4) How will health club and health club member data evolve over the next several years — what will prove to be important signals for our industry in addition to financial, transactional and activity data?

[Jeffery Cooper]: So besides activity data from wearables, there will be a lot of contextual data the health clubs can now potentially get. With corporate wellness taking off you are going to see deep integration with insurance companies and insurance data. I believe, along those lines, health clubs will also be integrated more with the medical industry. As prevention becomes more associated with a basic level of fitness, I believe you will see medical data become relevant.

In that regard, I think prevention of chronic diseases is eventually going to drive a lot of people toward health clubs from the medical side of things. Right now, in most cases, doctors cannot write a prescription for a health club, but that could change as more complex sensors begin to validate the efficacy of fitness interventions.

Genomics data is another revolutionary area. You already have things like 23andMe, but there is a company Helix, which has been recently funded. Their idea is to sequence your genes, and license this data back through health care providers and fitness applications. With genomic data, consumers can make better choices (and health clubs can cater to them better). With this data, people can ask:

As science becomes more advanced, these companies will snapshot your genome once, and then as the science learns more and more about the genome — health clubs can take preemptive, proactive actions from that data to keep their members healthier longer, keep them out of the hospital and improve their overall quality of life.

5) Why does “Big Data” often fall short on delivering on its value promise?

[Mark Newman]: Personally, I feel that part of the problem is the way output data get reported. I feel that in data science to deliver a static report, it is potentially a sign that we have not done our job properly. The reason for that is because when we deliver a page of numbers, there is often no context to the end-user. When you are able to create/refine a business question, you generally make the presumptive problem simpler than it first appeared. Before you set off looking to get value from data, your organization should come up with your desired thresholds and metrics. Then instead of looking at static reports that, at best, will give you trailing indicators — build a dashboard that gives you real-time intelligence based on the most important metrics for your business. This dashboard should be something that your employees can always go to — not just some report that gets delivered on your desk — but something that is readily available on an ongoing basis. You also need to evaluate and monitor the efficacy of this dashboard on an ongoing basis.
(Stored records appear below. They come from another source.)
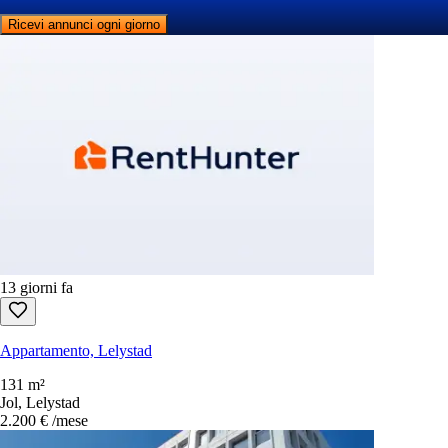
Ricevi annunci ogni giorno
13 giorni fa
Appartamento, Lelystad
131 m²
Jol, Lelystad
2.200 €
/mese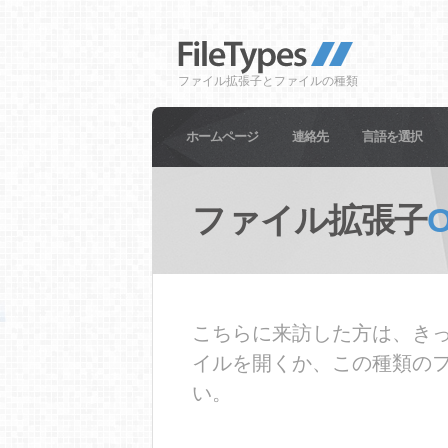
ファイル拡張子とファイルの種類
ホームページ
連絡先
言語を選択
ファイル拡張子
こちらに来訪した方は、きっ
イルを開くか、この種類の
い。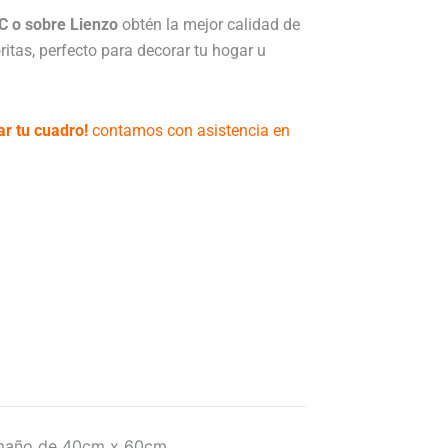
7
C o sobre Lienzo
obtén la mejor calidad de
ritas, perfecto para decorar tu hogar u
ar tu cuadro!
contamos con asistencia en
8.
tamaño de 40cm x 60cm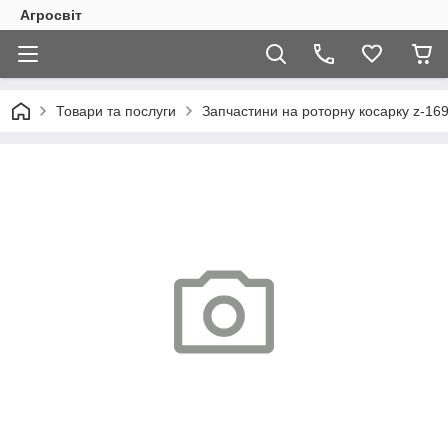
Агросвіт
Товари та послуги
Запчастини на роторну косарку z-169,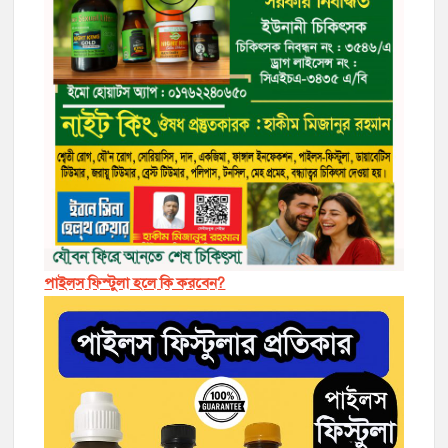
পাইলস ফিস্টুলা হলে কি করবেন?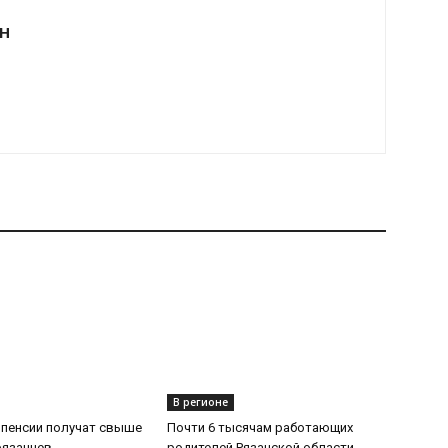
Н
В регионе
 пенсии получат свыше
Почти 6 тысячам работающих
рязанцев
родителей Рязанской области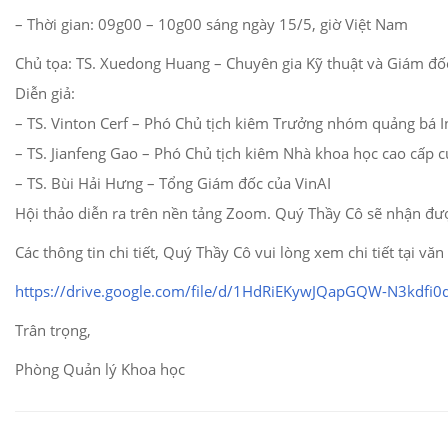
– Thời gian: 09g00 – 10g00 sáng ngày 15/5, giờ Việt Nam
Chủ tọa: TS. Xuedong Huang – Chuyên gia Kỹ thuật và Giám đố
Diễn giả:
– TS. Vinton Cerf – Phó Chủ tịch kiêm Trưởng nhóm quảng bá I
– TS. Jianfeng Gao – Phó Chủ tịch kiêm Nhà khoa học cao cấp 
– TS. Bùi Hải Hưng – Tổng Giám đốc của VinAI
Hội thảo diễn ra trên nền tảng Zoom. Quý Thầy Cô sẽ nhận đư
Các thông tin chi tiết, Quý Thầy Cô vui lòng xem chi tiết tại v
https://drive.google.com/file/d/1HdRiEKywJQapGQW-N3kdfi0
Trân trọng,
Phòng Quản lý Khoa học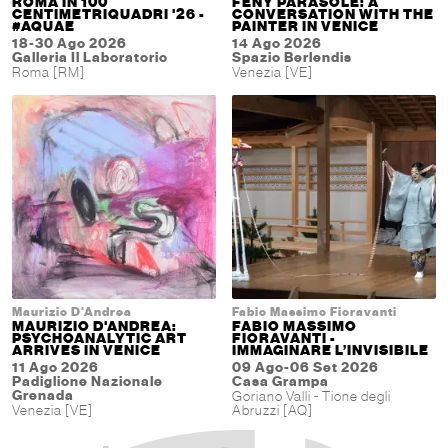
ROMA IN 100
FENY PARASOLE: A
CENTIMETRIQUADRI '26 -
CONVERSATION WITH THE
#AQUAE
PAINTER IN VENICE
18-30 Ago 2026
14 Ago 2026
Galleria Il Laboratorio
Spazio Berlendis
Roma [RM]
Venezia [VE]
Maurizio D'Andrea
Fabio Massimo Fioravanti
MAURIZIO D'ANDREA:
FABIO MASSIMO
PSYCHOANALYTIC ART
FIORAVANTI -
ARRIVES IN VENICE
IMMAGINARE L’INVISIBILE
11 Ago 2026
09 Ago-06 Set 2026
Padiglione Nazionale
Casa Grampa
Grenada
Goriano Valli - Tione degli
Venezia [VE]
Abruzzi [AQ]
For instance, if you have a forecasting dashboard and there is a forecast your company is trying to meet, is the dashboard valuable and helping you meet your forecast?

I believe both dashboards that monitor things that drive your business forward, as well as insights that are actionable, are at least two things that give you some evaluation of whether “Big Data” is helpful and valuable within the context of your own particular situation. The other thing is that you really want to be doing analyses all the time. You want your data strategy to evolve past sending out graphs and numbers — to actually be working to build a story of what’s going on in your organization — and back up your story with reliable and meaningful communication so every stakeholder is seeing the same thing and you can all agree that your chosen data model(s) is providing value and is meaningful within the context of your particular business.